- Questions et exercices -
A: Dans l'entretien sur l'économie mauricienne, dans quel pays l'économiste Kevin Teeroovengadum est-il basé ?
B: Traduisez en anglais, s'il vous plaît, cette phrase de l'entretien sur l'économie mauricienne : « Nous aurons les vrais chiffres pour 2022 dans six mois ».
C: Poursuivez l'entretien sur l'économie mauricienne après sa dernière phrase.

- Texte fourni -

==========

Kevin Teeroovengadum, économiste : « Nous ressentirons les impacts de la récession en Occident, notre marché principal, en 2023 »

Actuellement en visite à Maurice, notre compatriote Kevin Teeroovengadum, économiste basé en Afrique du Sud, s’est livré à nous sur la situation économique dans le pays. Il exprime surtout ses appréhensions pour l’année à venir, soit 2023, qui sera très difficile puisque la population sera alors confrontée aux impacts directs et indirects de la récession qui plane déjà en Occident qui est notre principal marché. Ci-dessous quelques extraits de cet entretien que vous pourrez visionner dans son intégralité sur notre siteweb et notre page Facebook et YouTube.

Zahirah RADHA

Q : L’année 2022 tire à sa fin. Quel constat faites-vous de la situation économique à Maurice ?

Nos frontières sont ouvertes depuis mi-octobre de l’année dernière et cette année a vu un redémarrage du secteur du tourisme. Dans ce contexte, 2022 devrait être une bonne année pour Maurice. Du moins, c’est ce que les autorités ont soutenu depuis le début de cette année-ci. Mais nous avons quand même eu à affronter des difficultés au niveau international en termes d’inflation globale, des logistiques, la hausse initiale des commodités comme les carburants et le gaz, le conflit Ukraine-Russie et la tension géopolitique en cours entre l’Occident et la Chine. Malgré toutes ces incertitudes, l’économie de Maurice s’est rouverte. La croissance est meilleure que l’année dernière, mais je pense qu’elle sera néanmoins moins que celle – de l’ordre de 9% – prévue par les autorités.

Q : Elle tournera autour de 7, 2%, selon ‘Statistics Mauritius’. Vous ne le croyez pas réalisable ?

Au départ, les autorités avaient prévu 9%. Ensuite, les prévisions sont passées à 8 % et finalement à 7, 2%. Moi je pense qu’elle sera entre 5 et 5, 5%. J’aimerais attirer l’attention sur le fait que les prévisions initiales de ‘Statistics Mauritius’ ou de la banque centrale sont souvent révisées six mois plus tard. Je vous donne un exemple. En 2021, leurs prévisions pour la croissance étaient de l’ordre de 5%, mais elle a été ramenée à 3, 7% par la suite. En 2019 également, elles avaient dû revoir leur estimation à la baisse. C’est pour cela que j’estime qu’il nous faut faire très attention à leurs prévisions. Nous aurons les vrais chiffres pour 2022 dans six mois. Je suis sûr que la croissance pour 2022 sera aux alentours de 5%.  

Q : Est-ce mauvais dans le contexte actuel ?

Une reprise est mieux que rien. Il y a un ‘feel good factor’ vu que les frontières sont ouvertes et que le tourisme a repris. Mais factuellement, il y a un décalage à Maurice. En 2020, le monde était fermé, mais cela n’avait pas empêché à divers pays à travers le monde, que ce soit aux États-Unis ou en Europe par exemple, de réaliser une croissance extraordinaire en 2021 dépassant la barre des 5%. Mais notre croissance, cependant, était très faible à 3.7%. Cette année-ci, quand des pays à l’international se battent contre la récession qui se pointe, en réalisant une très faible croissance ou sinon même une décroissance, nous nous attendons, à l’inverse, à ce que notre croissance soit meilleure. D’où le décalage que j’ai évoqué plus tôt.

==========

- Jeu de données -
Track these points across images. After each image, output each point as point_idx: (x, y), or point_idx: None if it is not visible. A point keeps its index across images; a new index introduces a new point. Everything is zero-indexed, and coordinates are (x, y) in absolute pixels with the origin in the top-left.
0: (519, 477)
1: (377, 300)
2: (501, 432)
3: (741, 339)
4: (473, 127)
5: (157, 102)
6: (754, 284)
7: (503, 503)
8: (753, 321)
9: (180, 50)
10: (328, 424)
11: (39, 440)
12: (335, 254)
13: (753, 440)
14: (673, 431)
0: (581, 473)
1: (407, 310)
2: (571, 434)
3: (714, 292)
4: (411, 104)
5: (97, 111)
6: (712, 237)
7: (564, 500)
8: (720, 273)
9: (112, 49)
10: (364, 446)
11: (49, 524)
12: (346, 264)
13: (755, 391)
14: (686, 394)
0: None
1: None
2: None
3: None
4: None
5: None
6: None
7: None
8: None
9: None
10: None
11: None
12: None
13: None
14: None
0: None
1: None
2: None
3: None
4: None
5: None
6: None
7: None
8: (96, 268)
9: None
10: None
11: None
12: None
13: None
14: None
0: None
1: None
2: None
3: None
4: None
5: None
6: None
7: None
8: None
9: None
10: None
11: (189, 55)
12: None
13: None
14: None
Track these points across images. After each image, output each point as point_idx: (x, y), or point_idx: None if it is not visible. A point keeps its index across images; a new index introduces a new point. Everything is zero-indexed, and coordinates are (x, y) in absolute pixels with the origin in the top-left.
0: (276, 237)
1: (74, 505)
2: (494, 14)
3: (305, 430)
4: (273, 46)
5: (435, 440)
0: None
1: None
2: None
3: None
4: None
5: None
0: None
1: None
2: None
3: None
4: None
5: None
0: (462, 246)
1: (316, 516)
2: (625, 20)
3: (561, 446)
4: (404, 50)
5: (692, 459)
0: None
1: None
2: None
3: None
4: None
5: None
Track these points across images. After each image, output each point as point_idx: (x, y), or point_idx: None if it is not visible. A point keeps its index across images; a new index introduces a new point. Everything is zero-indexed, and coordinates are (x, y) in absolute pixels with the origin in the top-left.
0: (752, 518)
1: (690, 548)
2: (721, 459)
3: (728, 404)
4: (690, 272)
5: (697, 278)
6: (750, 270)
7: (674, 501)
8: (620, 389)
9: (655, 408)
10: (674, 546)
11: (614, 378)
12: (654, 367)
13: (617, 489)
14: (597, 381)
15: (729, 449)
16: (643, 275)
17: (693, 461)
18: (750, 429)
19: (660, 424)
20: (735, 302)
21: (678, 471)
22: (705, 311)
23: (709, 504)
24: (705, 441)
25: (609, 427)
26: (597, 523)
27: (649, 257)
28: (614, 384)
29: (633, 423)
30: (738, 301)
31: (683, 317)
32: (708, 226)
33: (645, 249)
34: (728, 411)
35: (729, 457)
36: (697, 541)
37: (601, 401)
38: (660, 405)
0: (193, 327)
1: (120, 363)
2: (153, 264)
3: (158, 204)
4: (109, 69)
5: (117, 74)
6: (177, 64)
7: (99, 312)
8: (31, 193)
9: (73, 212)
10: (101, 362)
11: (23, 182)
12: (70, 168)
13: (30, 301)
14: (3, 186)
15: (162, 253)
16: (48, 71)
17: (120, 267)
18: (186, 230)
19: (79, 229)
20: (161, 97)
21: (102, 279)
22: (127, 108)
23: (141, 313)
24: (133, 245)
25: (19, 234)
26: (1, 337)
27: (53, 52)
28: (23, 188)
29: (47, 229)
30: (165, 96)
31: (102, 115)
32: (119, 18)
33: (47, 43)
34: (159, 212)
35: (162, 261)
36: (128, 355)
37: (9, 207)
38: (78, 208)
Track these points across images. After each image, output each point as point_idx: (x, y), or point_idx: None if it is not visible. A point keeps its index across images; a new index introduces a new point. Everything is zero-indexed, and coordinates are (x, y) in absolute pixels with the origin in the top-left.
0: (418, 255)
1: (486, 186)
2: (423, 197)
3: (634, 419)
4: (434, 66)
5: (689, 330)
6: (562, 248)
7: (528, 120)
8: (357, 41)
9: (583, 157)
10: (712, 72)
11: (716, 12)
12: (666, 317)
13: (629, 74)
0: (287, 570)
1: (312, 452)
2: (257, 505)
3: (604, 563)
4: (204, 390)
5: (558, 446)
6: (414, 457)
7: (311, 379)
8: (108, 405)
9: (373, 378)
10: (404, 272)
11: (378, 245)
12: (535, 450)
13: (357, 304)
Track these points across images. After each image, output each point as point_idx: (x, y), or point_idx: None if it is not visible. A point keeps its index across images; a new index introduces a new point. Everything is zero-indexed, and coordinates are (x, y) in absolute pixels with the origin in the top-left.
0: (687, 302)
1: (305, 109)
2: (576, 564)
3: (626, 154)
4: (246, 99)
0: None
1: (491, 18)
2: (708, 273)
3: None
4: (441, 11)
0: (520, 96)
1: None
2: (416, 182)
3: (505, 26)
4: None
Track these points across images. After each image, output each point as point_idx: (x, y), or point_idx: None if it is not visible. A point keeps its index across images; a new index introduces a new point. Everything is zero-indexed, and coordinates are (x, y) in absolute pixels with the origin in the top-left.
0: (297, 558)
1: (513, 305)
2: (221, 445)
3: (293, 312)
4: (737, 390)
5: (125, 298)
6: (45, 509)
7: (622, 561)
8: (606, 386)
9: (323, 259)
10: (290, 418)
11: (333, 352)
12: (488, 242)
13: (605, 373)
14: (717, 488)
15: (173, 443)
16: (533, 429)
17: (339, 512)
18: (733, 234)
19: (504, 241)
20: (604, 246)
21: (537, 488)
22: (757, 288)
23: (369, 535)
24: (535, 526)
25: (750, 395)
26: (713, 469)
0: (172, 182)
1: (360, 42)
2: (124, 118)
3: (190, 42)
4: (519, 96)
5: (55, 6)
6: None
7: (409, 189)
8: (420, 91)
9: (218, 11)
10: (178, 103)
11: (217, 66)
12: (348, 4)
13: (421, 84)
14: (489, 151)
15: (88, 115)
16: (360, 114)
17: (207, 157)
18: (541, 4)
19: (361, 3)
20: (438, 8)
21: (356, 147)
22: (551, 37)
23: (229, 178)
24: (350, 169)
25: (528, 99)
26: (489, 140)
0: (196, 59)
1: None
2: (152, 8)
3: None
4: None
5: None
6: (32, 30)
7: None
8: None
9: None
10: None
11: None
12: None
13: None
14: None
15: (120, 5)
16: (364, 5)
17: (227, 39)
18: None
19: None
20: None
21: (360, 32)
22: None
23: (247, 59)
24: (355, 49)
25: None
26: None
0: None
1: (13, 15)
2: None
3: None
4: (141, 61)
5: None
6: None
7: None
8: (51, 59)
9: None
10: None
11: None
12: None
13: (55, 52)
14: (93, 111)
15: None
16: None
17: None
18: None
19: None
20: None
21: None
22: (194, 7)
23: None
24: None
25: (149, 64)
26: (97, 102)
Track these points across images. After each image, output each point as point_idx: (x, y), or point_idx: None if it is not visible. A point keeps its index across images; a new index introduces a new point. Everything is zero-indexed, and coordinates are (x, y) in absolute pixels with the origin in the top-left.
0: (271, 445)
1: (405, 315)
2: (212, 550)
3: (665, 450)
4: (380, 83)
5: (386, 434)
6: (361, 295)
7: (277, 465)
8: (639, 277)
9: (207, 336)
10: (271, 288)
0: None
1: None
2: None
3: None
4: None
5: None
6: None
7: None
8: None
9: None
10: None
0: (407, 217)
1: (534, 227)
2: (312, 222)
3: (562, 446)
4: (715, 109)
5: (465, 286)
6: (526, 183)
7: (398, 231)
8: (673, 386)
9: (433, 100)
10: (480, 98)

==========

- Exercices corrigés -
A: Il est basé en Afrique du Sud.

B: We will have the real figures for 2022 in six months.

C:
Q : Sans compter que la récession mondiale jouera également au trouble-fête concernant les prévisions de croissance, n’est-ce pas ?

Définitivement. S’il y a encore un sentiment de ‘feel good factor’ dans certains secteurs, ce ne sera plus le cas l’année prochaine quand les effets de la récession commenceront à se faire sentir. C’est toujours ainsi à Maurice. Il y a un ‘time lag’ de six à neuf mois avant qu’on ne ressente les effets. Il nous faut aussi comprendre que cette année-ci, outre la reprise du tourisme avec l’ouverture des frontières, le gouvernement, à travers la banque centrale, a injecté massivement, soit environ Rs 158 milliards pendant les deux dernières années, dans le circuit monétaire. Cet argent fine rentre dans pos bane dimoune, bane corporates, bane différents secteurs. Ces Rs 158 milliards représentent à peu près 30% de notre Produit Intérieur Brut (PIB). Donc, ce ‘feel good factor’ dont je vous ai parlé sera dilué en 2023 et nous ressentirons alors les impacts de la récession en Occident qui est notre principal marché.

Q : La compensation salariale de Rs 1000 que les employés percevront à partir de janvier 2023 aidera-t-elle à absorber les impacts de la récession sur la population ?

Ces Rs 1000 provoqueront un ‘feel good factor’ temporaire qui s’évaporera dès qu’elles s’épuiseront après quelques jours. Il faut aussi comprendre que cette compensation ne fait que ‘catch up’ avec l’inflation réelle qui est bien plus que les 12 % chiffrés officiellement. Le prix de l’essence est passé de Rs 52 en décembre de l’année dernière à Rs 74 actuellement. Ce qui fait une hausse de 40%. Les prix des produits alimentaires ont augmenté par 20 à 30%. Sa Rs 1000 la ti bizin donné, mais, comme je viens de le dire, j’estime que cette compensation n’est qu’un ‘catch up’ puisque l’inflation est bien plus élevée, entrainant une baisse conséquente du pouvoir d’achat de la population, surtout de la classe moyenne et des ‘lower income earners’.

Q : Mais le gouvernement avait-il les moyens pour faire mieux ?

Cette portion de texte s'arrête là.